The closest thing liberal arts students ever came to a Law School exam was the Western Civilization final. One needed to know a long list of thinkers and ideas from Plato to Aldous Huxley to score high. The Western Civ department knew it was a hard test, and they sponsored a balls-out review in dueling lecture-toriums at Wescoe Hall in the middle of KU campus one night a few days before the final exam. 700 sophomores scribbled notes for three hours while TA after TA presented snippets on DesCartes, Niechtze, and St. Thomas Aquinas to name a few.
My friend Shanahan and I sat 30 rows up from the stage with a jam box between us. Shanahan recorded the session on cassette tape so he didn't miss anything. Lecturers went back and forth between the two auditoriums, doing their tight-five on the big minds of history for each group of 350 students, like they do with Blues shows in the Kingston Mines in Chicago. Oh, wait, that's the reverse. The audience moves between two stages there. Never mind.

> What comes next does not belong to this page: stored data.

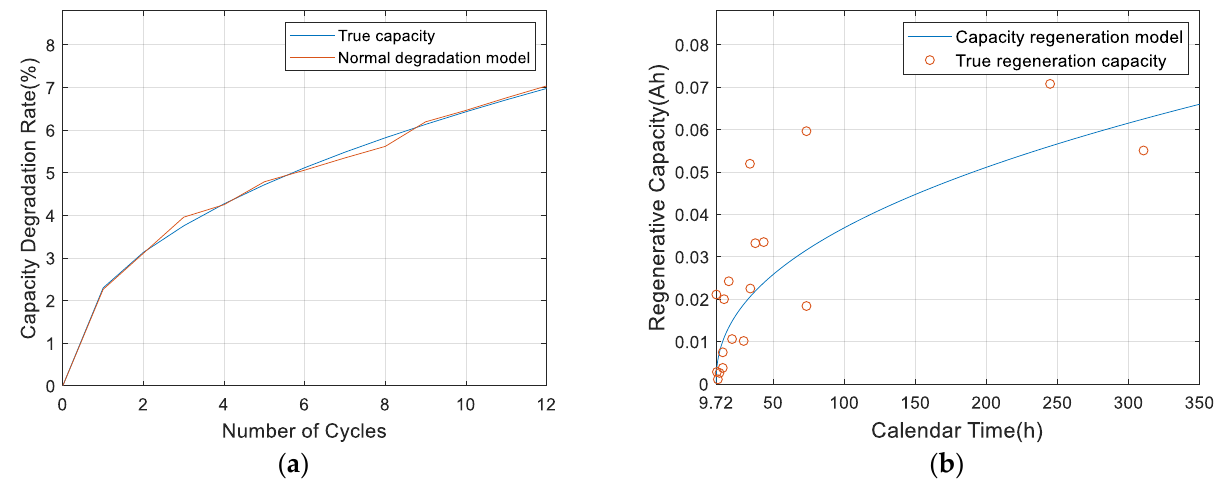
Figure 8. ( a ) Normal degradation model curve; ( b ) capacity regeneration model curve.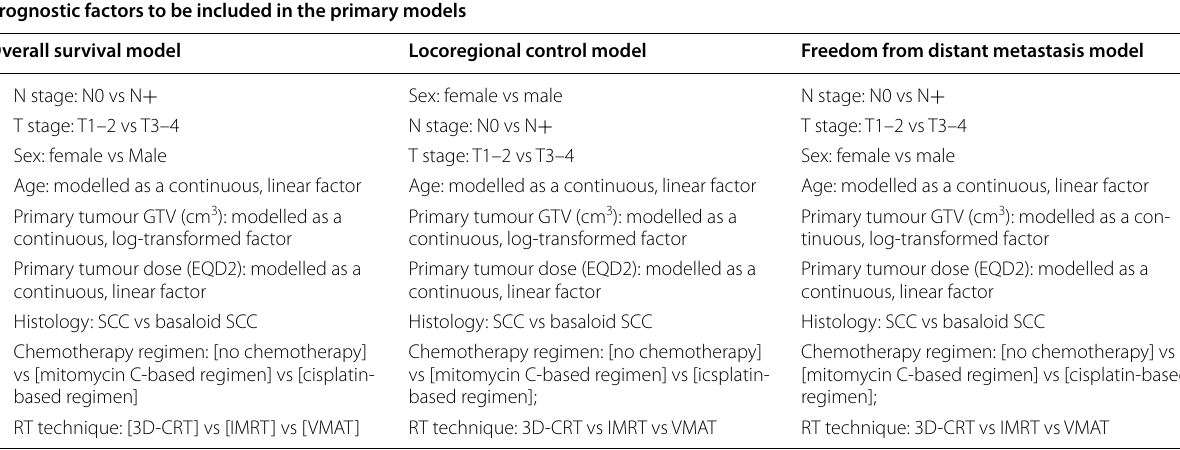
N stage nodal stage, T stage tumour stage, GTV Gross tumour volume, EQD2 Equivalent dose in 2 Gy fractions (α/β Three-dimensional conformal radiation therapy, IMRT Intensity-modulated radiation therapy, VMAT Volumetric modulated arc therapy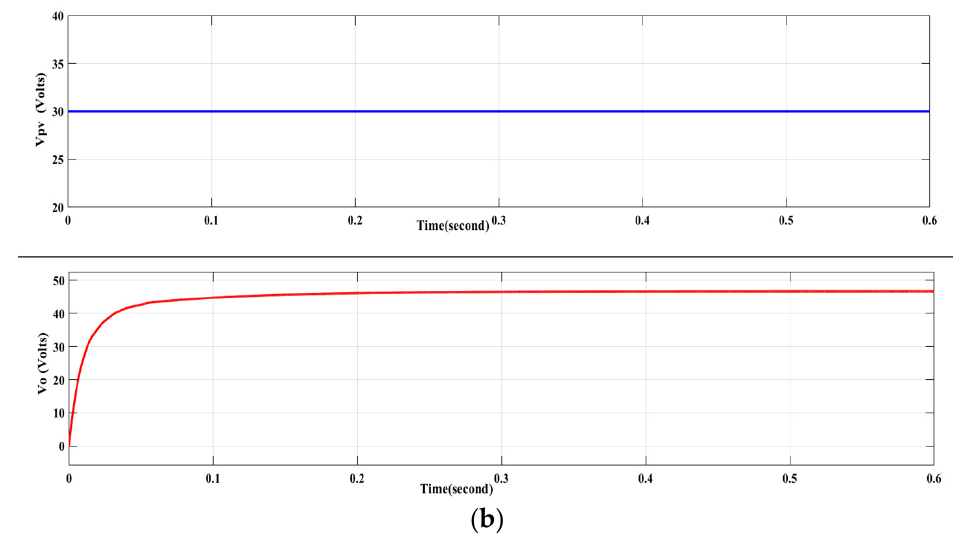
Figure 8. Simulation result of the proposed IIABB converter for solar PV module input voltage V pv of 30 V and corresponding output voltage V o = 48 V and number of connected inductors N = 3 with duty cycle 0.35 ( a ) gate pulse waveform where S A and S D are in operating condition and S B and S C are not operating, and ( b ) the V pv and output voltage V o .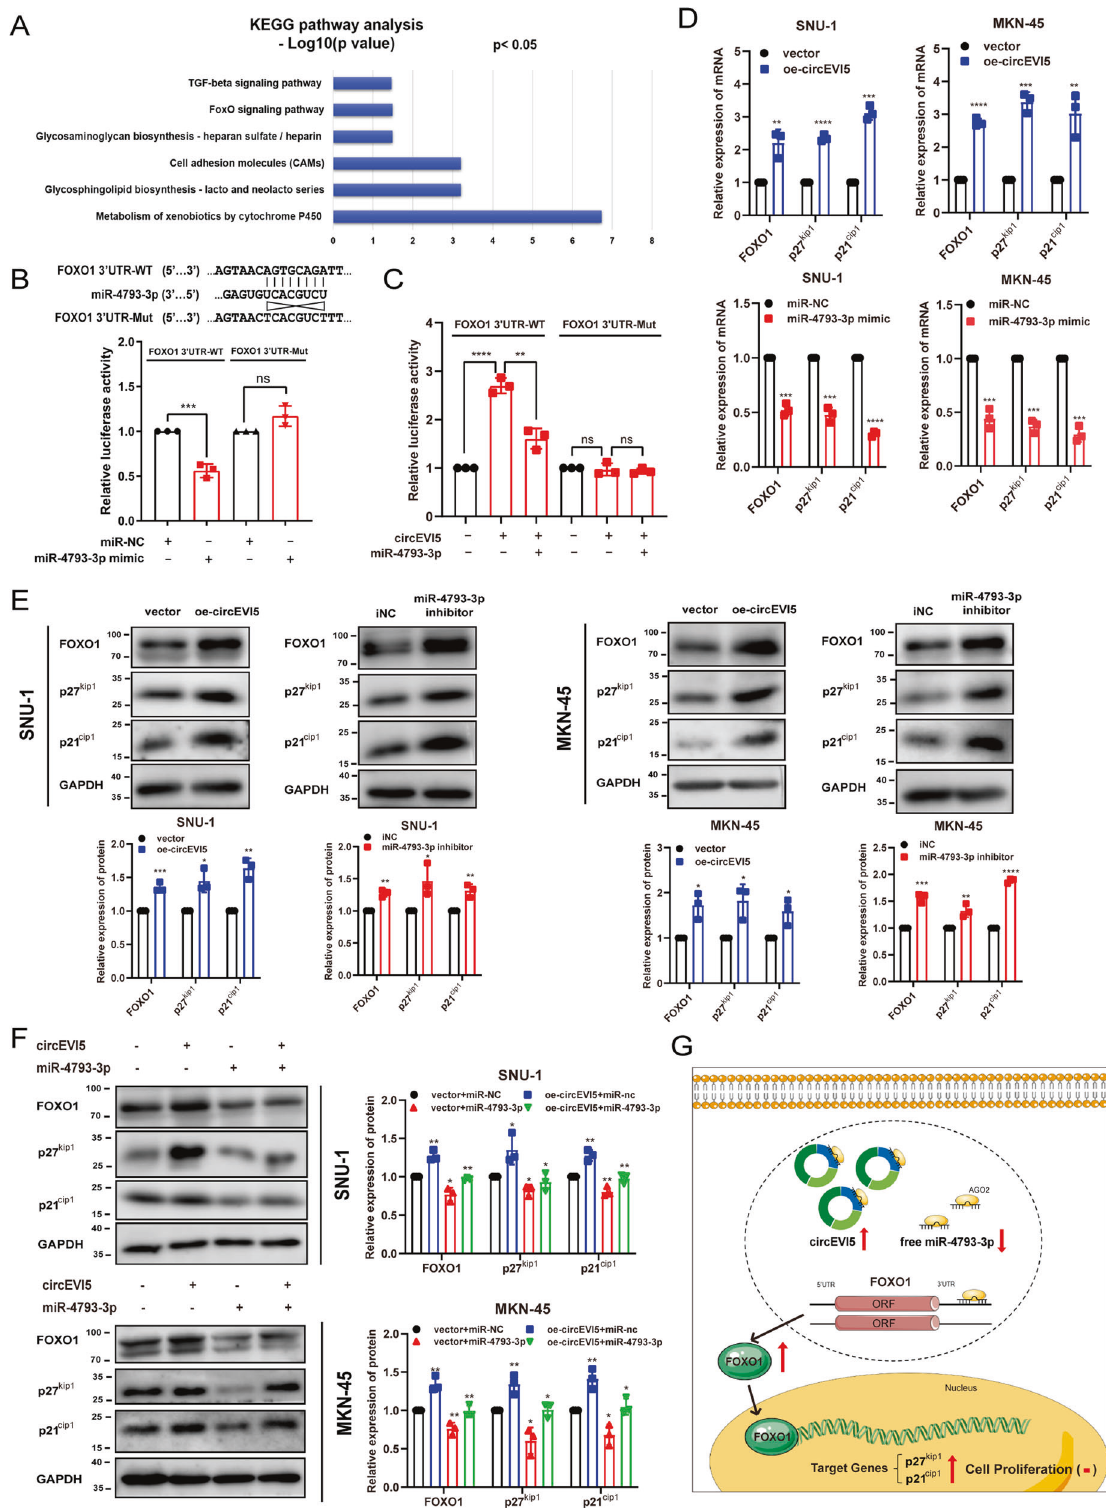
lines. circEVI5 markedly inhibited GC cell proliferation by competitively binding miR-4793-3p as a ceRNA to upregulate FOXO1. Our fi ndings provide a novel potential biomarker for prognosis and a promising treatment target in gastric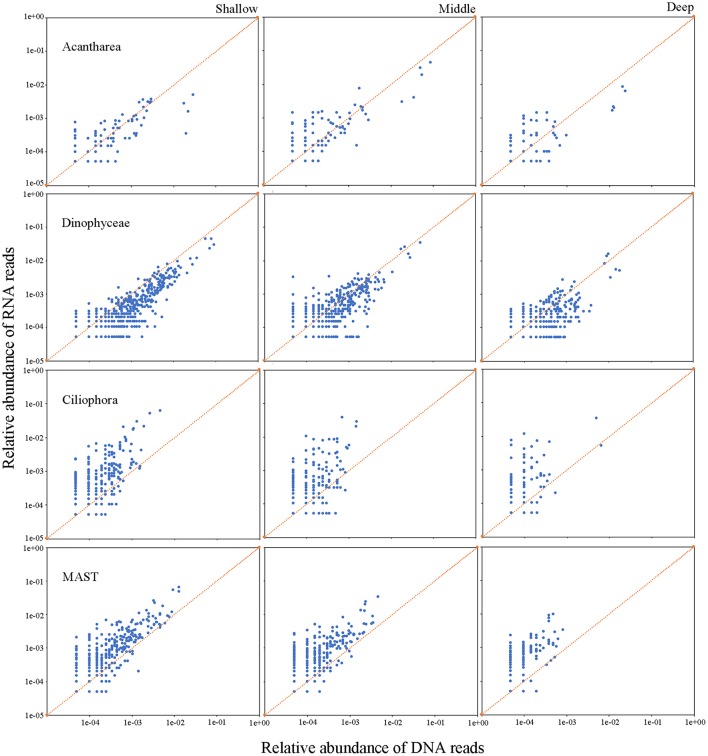
Relative abundance of RNA (y-axis) and DNA (x-axis) reads for each OTU in representative microbial eukaryotes assemblages, Acantharea, Dinophyceae, Ciliophora, and MAST, in the water column of the South China Sea.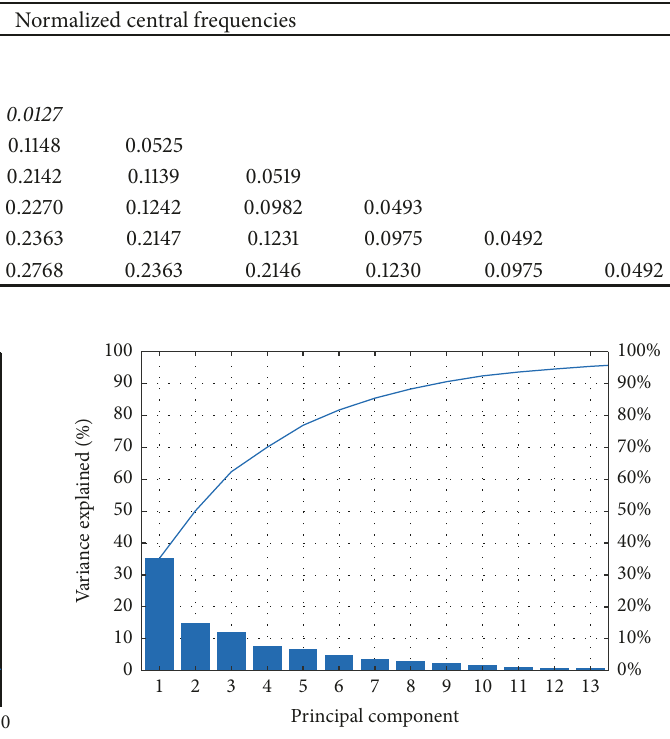
Figure 6: Principal component distribution of feature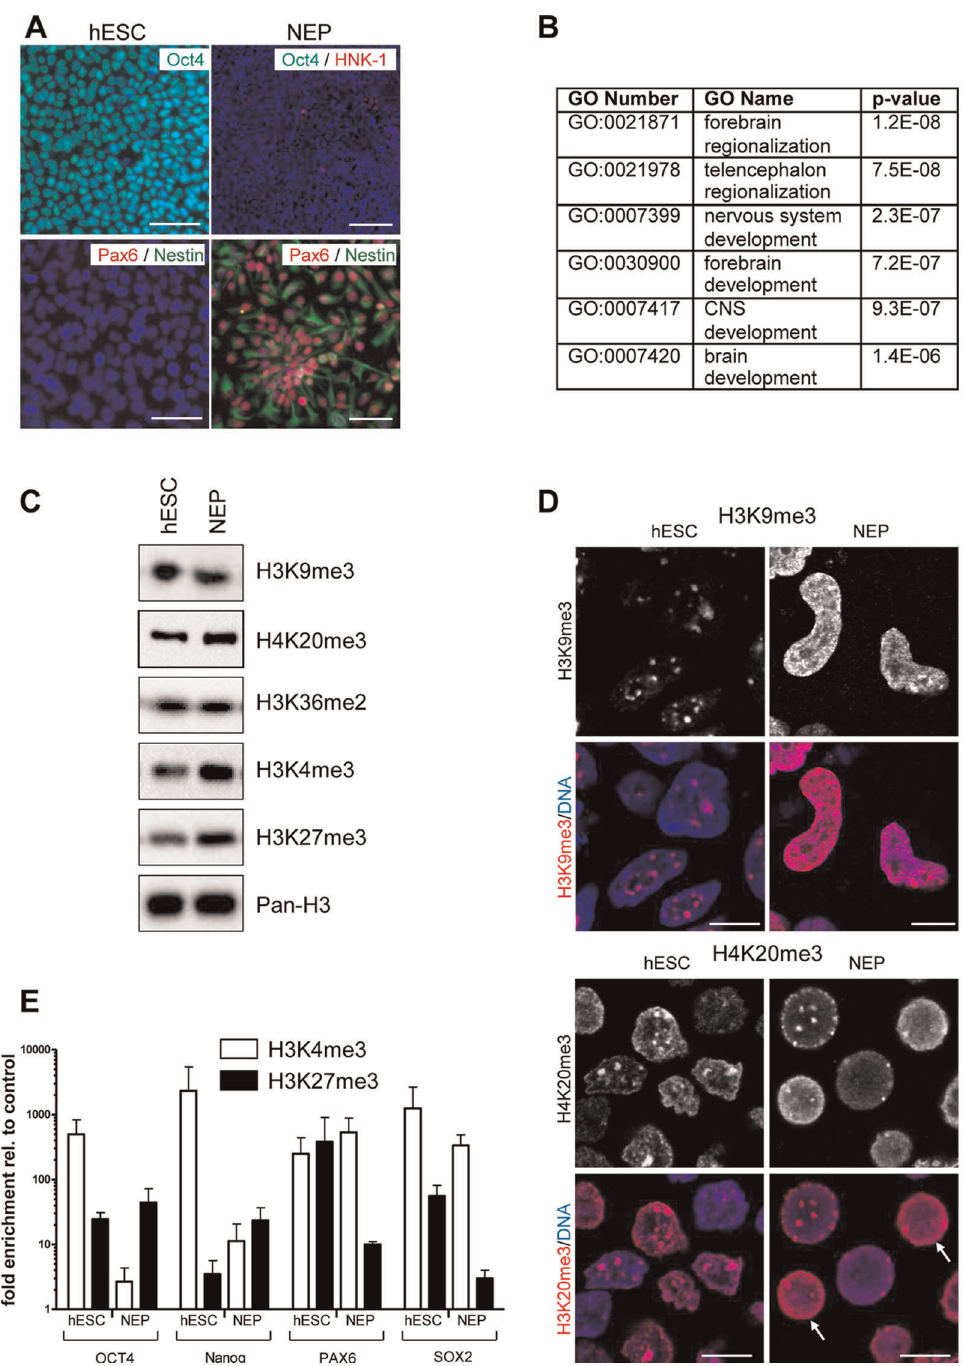
Figure 1. Effect of neuroectodermal differentiation on localization of histone marks. (A) hESC were differentiated towards NEP and stained with antibodies specific for Oct4, HNK-1 (neural crest marker), Pax6 (NEP marker) and nestin (neural stem cell marker). Nuclei were stained with the DNA dye H-33342 (blue). Scale bars: 100 m m. (B) GO analysis of the up-regulated genes in NEP compared to hESC (C) Whole cell extracts from hESC and NEP were analyzed by Western blot with antibodies specific for the indicated histone H3 modifications. Total histone H3 (Pan-H3) was used as loading control. (D) hESC and differentiated NEP were grown on glass cover slips and immunostained with antibodies specific for H3K9me3 or H4K20me3. The upper panels show grey-scale signal intensities of the stain, the lower panels show a superimposition of the same histone stain as above (red) with a DNA counter-stain (DAPI, blue). Arrows mark two cells with a diffuse H4K20me3 stain, which differs from the spot-like pattern always observed in hESC. Scale bars: 10 m m. (E) Chromatin immunoprecipitiation was perfomed from nuclei of hESC or NEP with antibodies specific for H3K4me3 and H3K27me3. The abundance of promoter regions of OCT4, NANOG, PAX6 and SOX2 was measured by qPCR with specific primers for the indicated genes. Data were compared to control samples prepared without specific antibody and are indicated as relative enrichment. Data are means 6 SD from 2 experiments.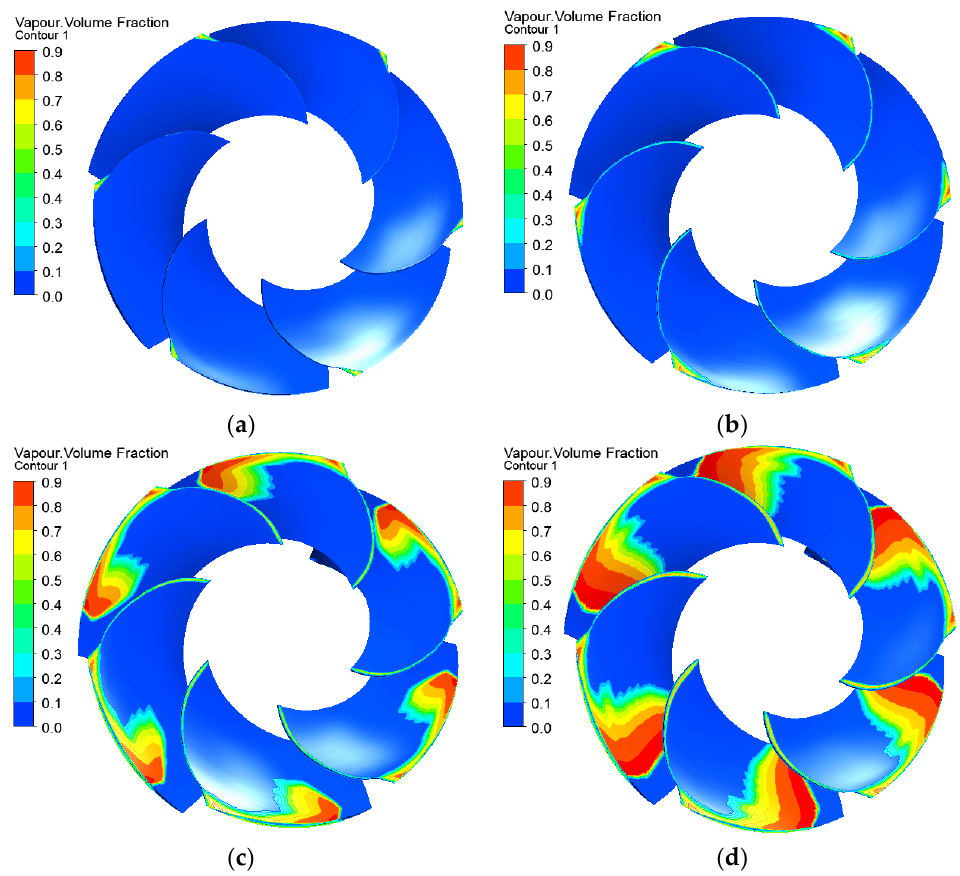
Figure 5. Vapor-filled cavities on the backside of impeller blades at different NPSH values (CFD calculation, blade system № 1, Q = Q BEP ): ( a ) NPSH = 4.8 m; ( b ) NPSH = 2.74 m; ( c ) NPSH = 1.9 m; ( d ) NPSH =NPSH3 = 1.7 m.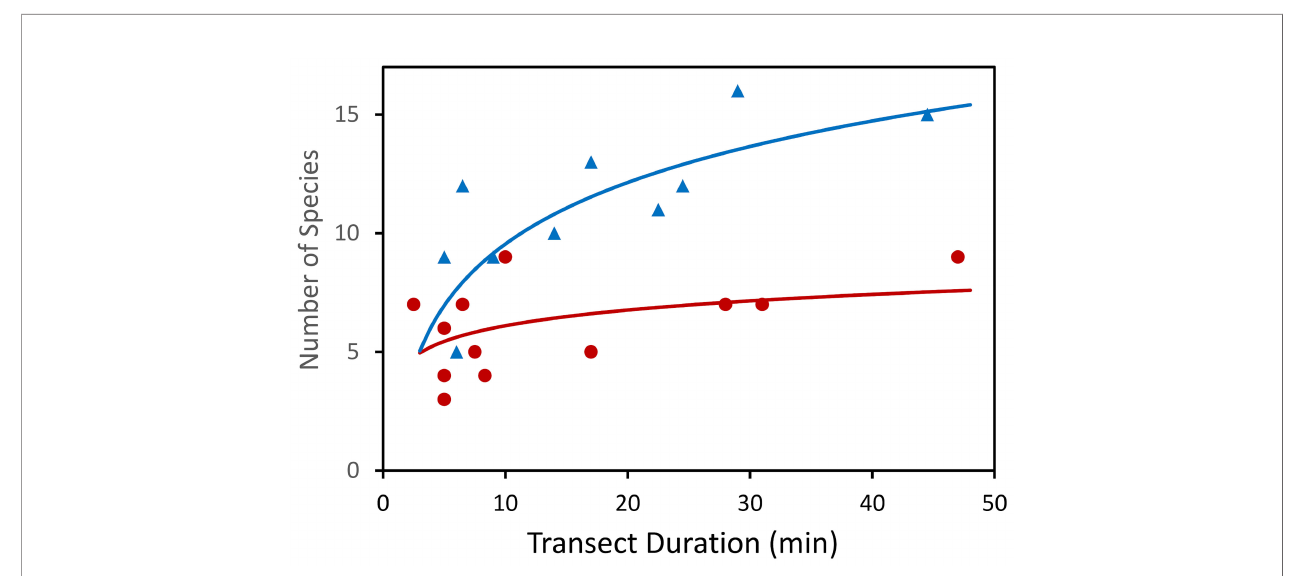
FIGURE 11 | Number of species observed during video transects across hard and soft substrates of the Charlie Gibbs Fracture Zone. Circles dark red – soft sediment. Triangles blue – hard rock. (After Gebruk and Krylova,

Some tweed jacket was late starting his set and the crowd in our auditorium grew restless. Shanahan didn't miss the opportunity. He popped in the Talking Heads version of Take Me To the River and turned up the blaster volume. Everybody started groovin' and when I say groovin' imagine a bunch of white kids from the suburbs of Kansas City doin' the flat shoe boogie. I mean, I don't want to overstate it. There was serious head nodding going on, and about the time the vocals kicked in, 60 seconds into the song, Professor wildhair with the notes on Machiavelli showed up. We shut it down, even though we didn't want to, but Shanahan broke the tension in the room, and I didn't care as much about the Western Civ final after that, in fact this story is about the only thing I remember about the evening. I think I got a B.